The Lancashire trial of 1612 contains four main groups of witches, the Pendle Forest witches, the witches that were present at Malkin Tower, two witches that were not at Malkin Tower but were included and hanged with the rest, and the Salmesbury witches. The Pendle Forest witches are the most popular and have the greatest amount of attention given to them by Potts.

The main witches of Pendle Forest are split into two feuding families headed by powerful women, Elizabeth Southerns, alias Old Demdike, and Anne Whittle, alias Old Chattox, who were both nearing the age of eighty at the time of the trial. All of the witches had familiars except for Anne Redfearne, who seems to have shared her mother's familiar. Chattox's familiar first came to her in the shape of a man and Demdike's as a boy, but the rest of the witches communicated with their familiars in the form of a black or brown dog.

All of them were hanged on August 20, 1612, except for Demdike who died in prison some time before May 19th. It is significant that the first depositions of the witches had little to say about Demdike, but after her death, the blame dramatically shifted to her shoulders, but then, it is always easier to blame someone when they are already dead.

This particular trial speaks to the present about the complicated and intricate beliefs associated with witchcraft, the devil, animal familiars, and village superstitions. One views evidence of an elite impact in Potts' trial record, but the women themselves describe a form of witchcraft that reflects their own ideas and fears. Their inclusion of dogs in their demonic activity is unique and comments not only on witchcraft beliefs but beliefs associated with animals in general. The personalities and powers given to the dogs as familiars show a descriptive imagination held by all involved parties.

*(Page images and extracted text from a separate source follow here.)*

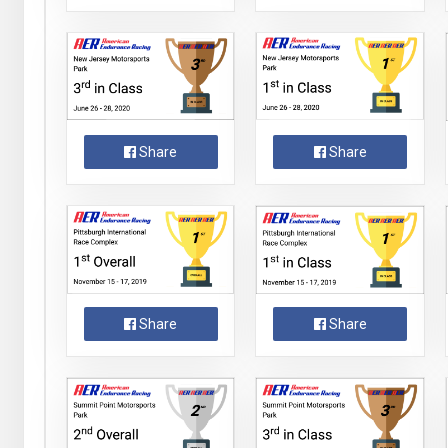
Share
Share
Share
Share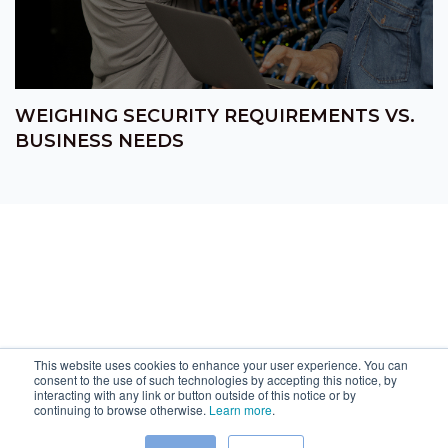
WEIGHING SECURITY REQUIREMENTS VS.
BUSINESS NEEDS
This website uses cookies to enhance your user experience. You can
consent to the use of such technologies by accepting this notice, by
interacting with any link or button outside of this notice or by
continuing to browse otherwise.
Learn more
.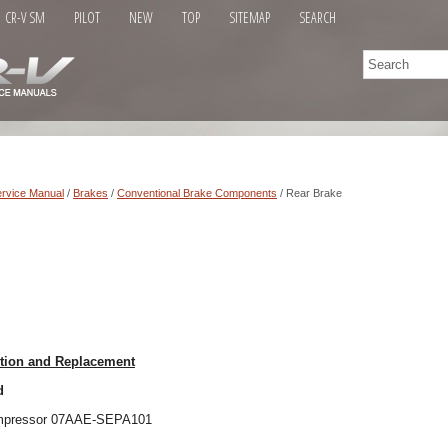
CR-V SM
PILOT
NEW
TOP
SITEMAP
SEARCH
rvice Manual
/
Brakes
/
Conventional Brake Components
/ Rear Brake
ction and Replacement
d
compressor 07AAE-SEPA101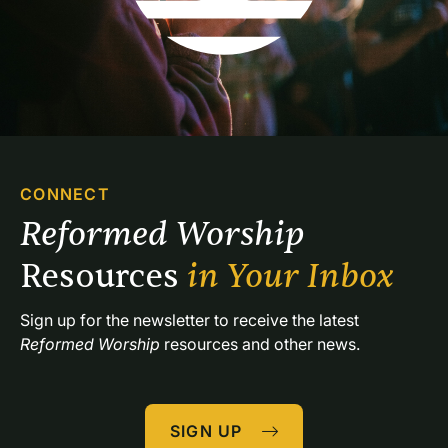
CONNECT
Reformed Worship 
Resources 
in Your Inbox
Sign up for the newsletter to receive the latest 
Reformed Worship
 resources and other news.
SIGN UP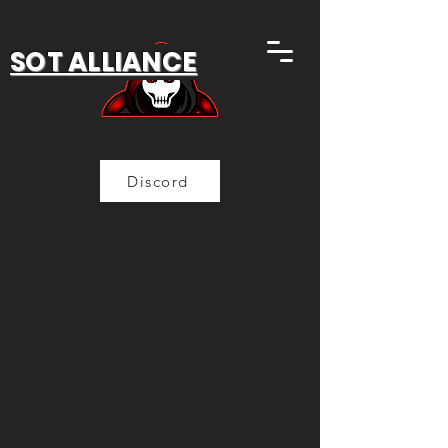
SOT ALLIANCE
Discord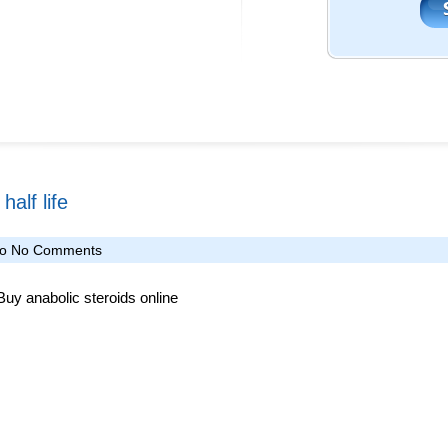
alf life
fo
No Comments
 Buy anabolic steroids online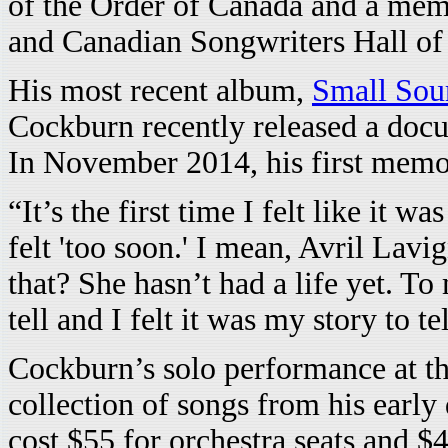
of the Order of Canada and a mem
and Canadian Songwriters Hall of
His most recent album,
Small Sou
Cockburn recently released a docu
In November 2014, his first memoi
“It’s the first time I felt like it 
felt 'too soon.' I mean, Avril Lav
that? She hasn’t had a life yet. To 
tell and I felt it was my story to tel
Cockburn’s solo performance at th
collection of songs from his early 
cost $55 for orchestra seats and $4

The Lancashire witches illustrate village dynamics in a way that historians are rarely able to view with multiple classes of society being involved as witches and as victims. The inclusion of James Device as one of the main witches shows that this trial was not primarily misogynistic. James demonstrates the notion that witchcraft was a family occupation, not necessarily a female one. There are subtle differences between his relationship with his familiar and those experienced by the women, opening the way for questioning the truly feminine conception of the demonic pact.